Cross-language Transfer§

  • Spanish sentiment model fine-tuned on original corpus, tested on English.
  • English sentiment corpus: 45,000 comments, balanced, checked against an aspect-labeled education dataset.

Evaluation Metrics§

  • Thematic classification: macro F1-score.
  • Sentiment: macro F1 and accuracy.
  • Paired comparisons are descriptive (no hypothesis testing).

Key Equations§

Macro F1 is defined as: $$F1_{\text{macro}} = \frac{1}{C} \sum_{i=1}^{C} \frac{2 \cdot \text{precision}_i \cdot \text{recall}_i}{\text{precision}_i + \text{recall}_i}$$ where $C$ is the number of classes.

Implementation Details§

  • Sparse model: LogisticRegression from scikit-learn with default hyperparameters.
  • Frozen BERT: bert-base-uncased via HuggingFace Transformers; classifier head: 256-dim hidden layer, ReLU, dropout 0.3, softmax output.
  • LLM prompting: System prompt + instruction; for few-shot, 5 random examples per class.
  • Training: Cross-entropy loss, Adam optimizer, batch size 32, learning rate 2e-5 for BERT head.

Code Snippet§

import torch
from transformers import BertTokenizer, BertModel

class FrozenBERTClassifier(torch.nn.Module):
    def __init__(self, num_classes, freeze_encoder=True):
        super().__init__()
        self.bert = BertModel.from_pretrained('bert-base-uncased')
        if freeze_encoder:
            for param in self.bert.parameters():
                param.requires_grad = False
        self.classifier = torch.nn.Sequential(
            torch.nn.Linear(768, 256),
            torch.nn.ReLU(),
            torch.nn.Dropout(0.3),
            torch.nn.Linear(256, num_classes)
        )

    def forward(self, input_ids, attention_mask):
        with torch.no_grad():
            outputs = self.bert(input_ids, attention_mask=attention_mask)
        cls = outputs.last_hidden_state[:, 0, :]
        return self.classifier(cls)

Results§

  • On Spanish thematic classification, the frontier model achieves the highest macro F1 (0.79), vs.
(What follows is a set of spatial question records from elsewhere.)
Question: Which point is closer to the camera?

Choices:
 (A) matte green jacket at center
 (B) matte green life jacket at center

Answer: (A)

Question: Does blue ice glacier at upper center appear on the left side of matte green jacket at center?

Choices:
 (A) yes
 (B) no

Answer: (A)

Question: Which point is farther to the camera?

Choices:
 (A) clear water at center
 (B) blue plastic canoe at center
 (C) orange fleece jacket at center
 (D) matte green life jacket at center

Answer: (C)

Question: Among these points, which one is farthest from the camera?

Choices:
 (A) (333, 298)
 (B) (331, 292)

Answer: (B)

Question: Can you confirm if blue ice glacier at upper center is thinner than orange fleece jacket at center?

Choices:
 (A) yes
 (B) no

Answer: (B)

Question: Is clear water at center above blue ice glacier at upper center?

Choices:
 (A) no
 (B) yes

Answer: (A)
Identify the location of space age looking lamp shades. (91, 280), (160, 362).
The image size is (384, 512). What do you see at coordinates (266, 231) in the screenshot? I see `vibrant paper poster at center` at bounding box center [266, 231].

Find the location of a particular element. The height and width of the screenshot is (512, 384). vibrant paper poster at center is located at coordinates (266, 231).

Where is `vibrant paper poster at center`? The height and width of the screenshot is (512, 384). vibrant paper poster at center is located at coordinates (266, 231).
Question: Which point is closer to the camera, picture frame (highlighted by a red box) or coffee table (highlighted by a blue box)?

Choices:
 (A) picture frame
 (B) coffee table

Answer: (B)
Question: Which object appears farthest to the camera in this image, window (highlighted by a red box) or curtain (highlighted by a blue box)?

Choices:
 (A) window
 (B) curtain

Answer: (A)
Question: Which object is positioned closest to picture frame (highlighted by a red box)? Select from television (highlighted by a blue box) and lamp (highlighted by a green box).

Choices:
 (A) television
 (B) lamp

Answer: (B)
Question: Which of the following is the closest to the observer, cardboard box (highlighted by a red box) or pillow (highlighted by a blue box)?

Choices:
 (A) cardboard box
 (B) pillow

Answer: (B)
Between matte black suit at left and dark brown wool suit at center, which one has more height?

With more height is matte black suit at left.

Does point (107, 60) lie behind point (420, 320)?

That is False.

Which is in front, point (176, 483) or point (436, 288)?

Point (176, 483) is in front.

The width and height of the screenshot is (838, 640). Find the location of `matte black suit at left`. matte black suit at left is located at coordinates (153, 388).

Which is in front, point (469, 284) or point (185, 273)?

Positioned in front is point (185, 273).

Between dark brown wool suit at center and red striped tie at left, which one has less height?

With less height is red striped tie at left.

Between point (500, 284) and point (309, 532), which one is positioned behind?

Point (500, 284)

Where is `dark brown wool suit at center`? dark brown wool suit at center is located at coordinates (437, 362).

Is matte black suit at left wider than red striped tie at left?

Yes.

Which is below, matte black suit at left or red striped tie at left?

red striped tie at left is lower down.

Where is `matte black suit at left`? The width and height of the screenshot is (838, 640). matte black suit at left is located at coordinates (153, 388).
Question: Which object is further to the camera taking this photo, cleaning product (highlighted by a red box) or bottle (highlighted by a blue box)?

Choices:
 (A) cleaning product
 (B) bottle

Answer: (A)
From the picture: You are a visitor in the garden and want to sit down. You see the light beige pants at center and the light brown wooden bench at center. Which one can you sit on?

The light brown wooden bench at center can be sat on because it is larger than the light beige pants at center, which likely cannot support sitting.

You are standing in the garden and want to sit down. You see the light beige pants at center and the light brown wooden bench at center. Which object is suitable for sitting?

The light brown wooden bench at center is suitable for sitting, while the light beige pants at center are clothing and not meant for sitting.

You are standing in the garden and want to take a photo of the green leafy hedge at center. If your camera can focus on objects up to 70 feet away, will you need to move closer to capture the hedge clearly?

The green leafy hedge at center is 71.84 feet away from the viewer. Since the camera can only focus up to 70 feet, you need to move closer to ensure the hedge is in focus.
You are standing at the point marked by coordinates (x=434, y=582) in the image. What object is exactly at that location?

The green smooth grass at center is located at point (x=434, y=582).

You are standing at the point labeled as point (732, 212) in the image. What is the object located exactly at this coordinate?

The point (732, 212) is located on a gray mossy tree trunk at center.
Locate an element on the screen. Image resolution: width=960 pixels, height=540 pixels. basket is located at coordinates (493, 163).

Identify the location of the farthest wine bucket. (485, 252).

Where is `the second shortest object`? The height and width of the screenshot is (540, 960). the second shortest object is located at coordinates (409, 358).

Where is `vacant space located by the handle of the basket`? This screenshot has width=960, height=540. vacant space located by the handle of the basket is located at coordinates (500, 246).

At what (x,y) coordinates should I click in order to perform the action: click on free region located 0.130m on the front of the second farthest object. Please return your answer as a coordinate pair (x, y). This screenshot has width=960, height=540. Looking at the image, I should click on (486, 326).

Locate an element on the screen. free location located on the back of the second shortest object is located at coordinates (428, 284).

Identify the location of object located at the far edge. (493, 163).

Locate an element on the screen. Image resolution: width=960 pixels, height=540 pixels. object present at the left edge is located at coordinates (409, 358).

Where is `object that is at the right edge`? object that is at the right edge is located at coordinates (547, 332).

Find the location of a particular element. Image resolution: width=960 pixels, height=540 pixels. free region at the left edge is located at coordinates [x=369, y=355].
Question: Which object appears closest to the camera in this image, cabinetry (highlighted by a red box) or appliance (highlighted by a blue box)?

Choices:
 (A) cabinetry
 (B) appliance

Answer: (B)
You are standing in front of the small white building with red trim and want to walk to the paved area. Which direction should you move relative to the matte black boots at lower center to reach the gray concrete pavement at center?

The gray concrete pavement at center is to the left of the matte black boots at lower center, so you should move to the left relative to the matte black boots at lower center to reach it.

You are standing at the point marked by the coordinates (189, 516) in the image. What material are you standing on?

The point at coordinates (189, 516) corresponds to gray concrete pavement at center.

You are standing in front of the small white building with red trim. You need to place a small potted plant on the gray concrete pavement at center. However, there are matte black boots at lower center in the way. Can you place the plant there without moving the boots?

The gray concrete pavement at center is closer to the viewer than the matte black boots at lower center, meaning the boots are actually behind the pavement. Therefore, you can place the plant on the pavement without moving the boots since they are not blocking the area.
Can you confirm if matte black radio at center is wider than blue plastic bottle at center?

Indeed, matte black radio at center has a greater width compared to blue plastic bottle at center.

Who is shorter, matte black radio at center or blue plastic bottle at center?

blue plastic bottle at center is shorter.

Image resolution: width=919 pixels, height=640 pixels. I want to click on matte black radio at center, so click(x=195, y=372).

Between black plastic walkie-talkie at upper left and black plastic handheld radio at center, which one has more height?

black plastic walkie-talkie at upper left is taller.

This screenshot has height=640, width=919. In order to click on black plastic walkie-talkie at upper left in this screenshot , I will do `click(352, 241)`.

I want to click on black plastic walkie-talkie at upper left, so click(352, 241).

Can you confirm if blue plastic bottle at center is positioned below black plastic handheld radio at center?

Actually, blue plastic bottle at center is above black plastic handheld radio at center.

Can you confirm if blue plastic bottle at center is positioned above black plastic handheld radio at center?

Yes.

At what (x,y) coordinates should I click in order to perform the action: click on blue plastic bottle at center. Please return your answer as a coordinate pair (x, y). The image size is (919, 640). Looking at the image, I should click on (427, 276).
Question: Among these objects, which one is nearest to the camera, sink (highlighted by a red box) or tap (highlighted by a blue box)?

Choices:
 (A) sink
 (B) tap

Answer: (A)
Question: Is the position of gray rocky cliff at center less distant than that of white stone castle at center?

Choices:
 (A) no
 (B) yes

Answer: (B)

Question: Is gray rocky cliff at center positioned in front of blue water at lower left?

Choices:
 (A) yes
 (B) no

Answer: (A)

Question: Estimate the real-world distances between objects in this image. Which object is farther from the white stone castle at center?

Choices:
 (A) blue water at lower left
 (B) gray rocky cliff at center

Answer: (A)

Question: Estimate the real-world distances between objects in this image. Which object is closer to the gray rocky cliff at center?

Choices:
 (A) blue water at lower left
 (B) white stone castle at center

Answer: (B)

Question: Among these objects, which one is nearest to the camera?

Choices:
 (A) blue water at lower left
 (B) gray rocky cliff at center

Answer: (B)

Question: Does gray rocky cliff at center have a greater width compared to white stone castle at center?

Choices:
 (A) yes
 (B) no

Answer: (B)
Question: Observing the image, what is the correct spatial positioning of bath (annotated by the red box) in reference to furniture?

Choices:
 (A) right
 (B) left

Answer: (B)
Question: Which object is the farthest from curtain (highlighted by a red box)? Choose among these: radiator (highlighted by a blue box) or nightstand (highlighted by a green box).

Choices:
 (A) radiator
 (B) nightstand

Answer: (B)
BERT (0.74) and TF-IDF (0.68).
  • On Spanish sentiment, all models perform similarly (F1 ~0.88), with no significant difference between the frontier model and cheaper alternatives.
  • On English sentiment, the frontier model shows no descriptive separation from BERT or TF-IDF (all F1 ~0.85).
  • Conclusion: The protocol is durable across representation generations and languages, but model choice does not affect sentiment performance; only thematic classification benefits from frontier models, and modestly.